>> BEGIN DATA LISTING

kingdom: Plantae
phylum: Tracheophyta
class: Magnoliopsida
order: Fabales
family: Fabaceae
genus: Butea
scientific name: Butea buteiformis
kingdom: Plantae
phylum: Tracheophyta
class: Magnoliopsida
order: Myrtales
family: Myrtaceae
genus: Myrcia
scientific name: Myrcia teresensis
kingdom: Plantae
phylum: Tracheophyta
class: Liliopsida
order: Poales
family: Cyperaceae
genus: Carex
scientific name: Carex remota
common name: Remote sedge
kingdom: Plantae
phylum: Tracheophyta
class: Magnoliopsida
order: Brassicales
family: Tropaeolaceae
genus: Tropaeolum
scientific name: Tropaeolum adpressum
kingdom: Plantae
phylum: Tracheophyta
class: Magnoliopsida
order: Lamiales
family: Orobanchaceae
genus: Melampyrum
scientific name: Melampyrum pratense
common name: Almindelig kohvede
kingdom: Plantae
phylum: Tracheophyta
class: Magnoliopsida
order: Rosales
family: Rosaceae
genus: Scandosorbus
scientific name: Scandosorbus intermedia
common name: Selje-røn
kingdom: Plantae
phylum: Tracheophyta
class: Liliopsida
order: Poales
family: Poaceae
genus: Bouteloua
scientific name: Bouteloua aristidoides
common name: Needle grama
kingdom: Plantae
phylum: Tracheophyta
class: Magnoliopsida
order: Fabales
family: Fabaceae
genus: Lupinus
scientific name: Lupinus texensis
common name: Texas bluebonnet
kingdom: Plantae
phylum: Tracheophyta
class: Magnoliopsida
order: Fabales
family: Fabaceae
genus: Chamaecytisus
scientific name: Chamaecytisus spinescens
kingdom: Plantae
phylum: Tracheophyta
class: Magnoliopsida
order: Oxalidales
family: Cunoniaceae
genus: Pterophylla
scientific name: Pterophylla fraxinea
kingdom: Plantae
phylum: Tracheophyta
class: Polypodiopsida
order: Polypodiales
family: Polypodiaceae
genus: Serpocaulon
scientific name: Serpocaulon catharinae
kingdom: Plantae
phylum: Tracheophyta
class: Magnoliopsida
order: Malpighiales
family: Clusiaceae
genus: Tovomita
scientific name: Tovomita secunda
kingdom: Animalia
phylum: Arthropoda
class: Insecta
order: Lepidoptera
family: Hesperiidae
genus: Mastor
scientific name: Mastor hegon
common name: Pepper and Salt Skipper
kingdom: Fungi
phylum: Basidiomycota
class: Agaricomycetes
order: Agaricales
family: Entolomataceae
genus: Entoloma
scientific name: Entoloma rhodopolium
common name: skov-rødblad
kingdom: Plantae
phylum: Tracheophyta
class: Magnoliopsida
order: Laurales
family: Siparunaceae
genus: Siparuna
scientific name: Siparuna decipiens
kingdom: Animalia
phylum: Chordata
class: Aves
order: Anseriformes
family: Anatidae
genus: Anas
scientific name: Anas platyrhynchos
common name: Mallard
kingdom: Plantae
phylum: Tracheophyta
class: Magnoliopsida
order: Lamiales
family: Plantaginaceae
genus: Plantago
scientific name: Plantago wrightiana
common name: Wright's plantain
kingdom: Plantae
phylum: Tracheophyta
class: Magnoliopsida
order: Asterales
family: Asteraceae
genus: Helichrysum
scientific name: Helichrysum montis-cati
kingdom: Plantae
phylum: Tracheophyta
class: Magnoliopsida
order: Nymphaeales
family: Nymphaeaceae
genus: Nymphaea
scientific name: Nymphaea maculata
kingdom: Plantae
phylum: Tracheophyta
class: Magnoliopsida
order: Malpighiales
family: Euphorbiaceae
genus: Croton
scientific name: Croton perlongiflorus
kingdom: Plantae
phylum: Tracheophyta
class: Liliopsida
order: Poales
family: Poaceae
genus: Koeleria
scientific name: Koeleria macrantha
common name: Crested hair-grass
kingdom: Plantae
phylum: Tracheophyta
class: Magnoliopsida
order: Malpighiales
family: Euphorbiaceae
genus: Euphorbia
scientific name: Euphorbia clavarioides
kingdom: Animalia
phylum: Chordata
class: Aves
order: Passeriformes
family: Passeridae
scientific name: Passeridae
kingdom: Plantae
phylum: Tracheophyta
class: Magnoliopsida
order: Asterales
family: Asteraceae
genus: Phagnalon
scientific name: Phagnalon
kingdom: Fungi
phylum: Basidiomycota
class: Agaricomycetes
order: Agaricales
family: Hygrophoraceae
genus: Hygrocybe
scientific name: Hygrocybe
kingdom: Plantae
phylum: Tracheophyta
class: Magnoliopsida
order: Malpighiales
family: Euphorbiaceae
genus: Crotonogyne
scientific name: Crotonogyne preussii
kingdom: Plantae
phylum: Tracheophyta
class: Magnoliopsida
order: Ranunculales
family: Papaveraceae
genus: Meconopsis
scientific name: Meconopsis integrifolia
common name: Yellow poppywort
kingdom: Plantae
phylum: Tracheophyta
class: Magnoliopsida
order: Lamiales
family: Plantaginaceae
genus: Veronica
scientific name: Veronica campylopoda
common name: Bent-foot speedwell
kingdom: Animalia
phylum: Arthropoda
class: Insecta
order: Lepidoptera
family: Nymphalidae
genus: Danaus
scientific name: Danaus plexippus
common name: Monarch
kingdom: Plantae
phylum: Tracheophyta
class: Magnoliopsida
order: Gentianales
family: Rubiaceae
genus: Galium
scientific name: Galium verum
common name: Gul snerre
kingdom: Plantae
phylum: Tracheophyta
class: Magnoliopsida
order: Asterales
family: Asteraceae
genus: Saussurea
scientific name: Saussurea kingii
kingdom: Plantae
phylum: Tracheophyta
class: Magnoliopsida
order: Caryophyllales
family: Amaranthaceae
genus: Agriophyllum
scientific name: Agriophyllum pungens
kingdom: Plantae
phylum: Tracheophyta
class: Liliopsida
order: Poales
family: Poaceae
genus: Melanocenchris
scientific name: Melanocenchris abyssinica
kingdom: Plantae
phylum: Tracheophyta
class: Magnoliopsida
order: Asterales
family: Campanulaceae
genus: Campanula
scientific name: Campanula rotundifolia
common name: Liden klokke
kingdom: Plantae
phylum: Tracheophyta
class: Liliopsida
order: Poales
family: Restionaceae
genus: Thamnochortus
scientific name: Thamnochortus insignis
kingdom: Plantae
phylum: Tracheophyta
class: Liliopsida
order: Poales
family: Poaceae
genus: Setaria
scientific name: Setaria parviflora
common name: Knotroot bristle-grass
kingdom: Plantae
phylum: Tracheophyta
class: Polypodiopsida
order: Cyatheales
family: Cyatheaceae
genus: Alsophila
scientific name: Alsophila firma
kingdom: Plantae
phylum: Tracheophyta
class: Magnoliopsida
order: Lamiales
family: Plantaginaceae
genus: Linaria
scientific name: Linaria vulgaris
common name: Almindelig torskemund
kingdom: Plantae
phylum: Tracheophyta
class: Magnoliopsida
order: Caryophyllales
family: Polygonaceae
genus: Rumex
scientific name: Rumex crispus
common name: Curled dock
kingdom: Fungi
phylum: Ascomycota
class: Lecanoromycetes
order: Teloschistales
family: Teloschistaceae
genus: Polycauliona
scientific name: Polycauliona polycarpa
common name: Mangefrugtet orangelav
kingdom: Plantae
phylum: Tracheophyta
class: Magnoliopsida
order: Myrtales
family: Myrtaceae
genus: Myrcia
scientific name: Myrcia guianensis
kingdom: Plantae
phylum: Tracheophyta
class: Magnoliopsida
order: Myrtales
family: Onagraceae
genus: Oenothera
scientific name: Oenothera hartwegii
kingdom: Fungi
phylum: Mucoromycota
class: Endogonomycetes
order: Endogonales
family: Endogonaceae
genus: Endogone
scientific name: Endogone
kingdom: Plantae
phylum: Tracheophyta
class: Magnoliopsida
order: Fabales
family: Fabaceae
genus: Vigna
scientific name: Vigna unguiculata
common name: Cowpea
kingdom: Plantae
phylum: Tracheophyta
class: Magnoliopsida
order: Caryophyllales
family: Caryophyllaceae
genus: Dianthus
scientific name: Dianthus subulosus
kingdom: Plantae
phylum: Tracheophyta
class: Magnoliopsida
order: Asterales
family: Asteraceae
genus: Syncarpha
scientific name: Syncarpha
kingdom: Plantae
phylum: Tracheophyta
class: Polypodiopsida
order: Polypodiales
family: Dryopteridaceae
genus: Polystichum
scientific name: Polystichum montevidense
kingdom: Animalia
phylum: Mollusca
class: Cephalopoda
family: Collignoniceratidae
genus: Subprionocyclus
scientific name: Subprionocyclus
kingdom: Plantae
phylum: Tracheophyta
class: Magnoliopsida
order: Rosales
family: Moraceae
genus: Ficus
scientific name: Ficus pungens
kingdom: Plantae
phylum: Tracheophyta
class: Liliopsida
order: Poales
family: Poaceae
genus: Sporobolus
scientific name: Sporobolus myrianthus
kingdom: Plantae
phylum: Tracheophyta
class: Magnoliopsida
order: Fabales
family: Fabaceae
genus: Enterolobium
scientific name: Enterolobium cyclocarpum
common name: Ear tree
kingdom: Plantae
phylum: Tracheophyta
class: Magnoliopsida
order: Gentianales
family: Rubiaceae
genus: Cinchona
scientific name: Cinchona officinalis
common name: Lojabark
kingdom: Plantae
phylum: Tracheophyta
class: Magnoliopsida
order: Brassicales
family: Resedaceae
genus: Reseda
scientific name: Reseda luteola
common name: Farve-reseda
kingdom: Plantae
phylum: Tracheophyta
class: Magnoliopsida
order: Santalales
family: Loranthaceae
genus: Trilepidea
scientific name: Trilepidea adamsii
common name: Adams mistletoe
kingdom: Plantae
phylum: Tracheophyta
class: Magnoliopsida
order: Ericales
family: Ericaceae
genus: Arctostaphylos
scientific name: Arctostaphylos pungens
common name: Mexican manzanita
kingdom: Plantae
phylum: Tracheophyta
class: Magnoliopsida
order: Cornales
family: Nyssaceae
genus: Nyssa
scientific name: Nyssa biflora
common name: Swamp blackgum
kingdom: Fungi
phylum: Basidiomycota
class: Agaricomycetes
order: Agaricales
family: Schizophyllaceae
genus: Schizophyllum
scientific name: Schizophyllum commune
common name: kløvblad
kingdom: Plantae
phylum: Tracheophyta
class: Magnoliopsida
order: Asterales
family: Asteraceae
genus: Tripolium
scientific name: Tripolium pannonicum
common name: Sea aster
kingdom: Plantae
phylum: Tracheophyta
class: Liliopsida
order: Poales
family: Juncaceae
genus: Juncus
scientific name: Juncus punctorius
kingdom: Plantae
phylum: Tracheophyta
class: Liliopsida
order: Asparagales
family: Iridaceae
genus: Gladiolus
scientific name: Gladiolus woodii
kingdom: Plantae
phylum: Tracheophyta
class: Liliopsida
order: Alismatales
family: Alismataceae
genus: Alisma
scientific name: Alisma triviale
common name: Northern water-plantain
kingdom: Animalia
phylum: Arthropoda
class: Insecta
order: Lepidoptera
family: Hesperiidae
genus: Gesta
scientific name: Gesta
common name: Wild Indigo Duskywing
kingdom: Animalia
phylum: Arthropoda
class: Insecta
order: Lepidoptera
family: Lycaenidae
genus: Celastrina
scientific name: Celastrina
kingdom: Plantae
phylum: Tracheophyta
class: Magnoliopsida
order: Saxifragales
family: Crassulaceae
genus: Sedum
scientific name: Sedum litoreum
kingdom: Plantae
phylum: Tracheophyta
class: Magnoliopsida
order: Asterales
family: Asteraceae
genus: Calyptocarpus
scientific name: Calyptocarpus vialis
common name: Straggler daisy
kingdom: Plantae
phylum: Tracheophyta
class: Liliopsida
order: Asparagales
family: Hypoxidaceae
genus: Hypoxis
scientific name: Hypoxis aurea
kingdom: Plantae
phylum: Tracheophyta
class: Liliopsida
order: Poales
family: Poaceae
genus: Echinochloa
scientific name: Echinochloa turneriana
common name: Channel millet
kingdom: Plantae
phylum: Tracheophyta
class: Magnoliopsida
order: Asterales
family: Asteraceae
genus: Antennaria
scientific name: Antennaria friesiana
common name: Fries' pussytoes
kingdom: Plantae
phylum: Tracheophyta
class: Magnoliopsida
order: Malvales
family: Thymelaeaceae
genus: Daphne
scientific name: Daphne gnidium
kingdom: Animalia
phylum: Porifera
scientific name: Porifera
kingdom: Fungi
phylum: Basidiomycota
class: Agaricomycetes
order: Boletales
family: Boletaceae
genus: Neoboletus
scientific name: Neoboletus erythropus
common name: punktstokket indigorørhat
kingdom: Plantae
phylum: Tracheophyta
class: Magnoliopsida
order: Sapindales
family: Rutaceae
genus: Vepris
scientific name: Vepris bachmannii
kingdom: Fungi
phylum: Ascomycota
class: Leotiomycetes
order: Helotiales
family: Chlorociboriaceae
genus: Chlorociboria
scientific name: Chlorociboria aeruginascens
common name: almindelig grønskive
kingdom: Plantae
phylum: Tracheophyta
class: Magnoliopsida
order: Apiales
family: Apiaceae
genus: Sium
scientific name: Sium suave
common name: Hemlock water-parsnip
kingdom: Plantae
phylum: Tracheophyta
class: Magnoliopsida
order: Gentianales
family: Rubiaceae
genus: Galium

>> END DATA LISTING

Please put the lines from the one containing "order: Boletales" through the end of the records, inclusive, into a Markdown table with the columns Row and Line, leaving out any blank lines.

| Row | Line |
|---|---|
| 1 | order: Boletales |
| 2 | family: Boletaceae |
| 3 | genus: Neoboletus |
| 4 | scientific name: Neoboletus erythropus |
| 5 | common name: punktstokket indigorørhat |
| 6 | kingdom: Plantae |
| 7 | phylum: Tracheophyta |
| 8 | class: Magnoliopsida |
| 9 | order: Sapindales |
| 10 | family: Rutaceae |
| 11 | genus: Vepris |
| 12 | scientific name: Vepris bachmannii |
| 13 | kingdom: Fungi |
| 14 | phylum: Ascomycota |
| 15 | class: Leotiomycetes |
| 16 | order: Helotiales |
| 17 | family: Chlorociboriaceae |
| 18 | genus: Chlorociboria |
| 19 | scientific name: Chlorociboria aeruginascens |
| 20 | common name: almindelig grønskive |
| 21 | kingdom: Plantae |
| 22 | phylum: Tracheophyta |
| 23 | class: Magnoliopsida |
| 24 | order: Apiales |
| 25 | family: Apiaceae |
| 26 | genus: Sium |
| 27 | scientific name: Sium suave |
| 28 | common name: Hemlock water-parsnip |
| 29 | kingdom: Plantae |
| 30 | phylum: Tracheophyta |
| 31 | class: Magnoliopsida |
| 32 | order: Gentianales |
| 33 | family: Rubiaceae |
| 34 | genus: Galium |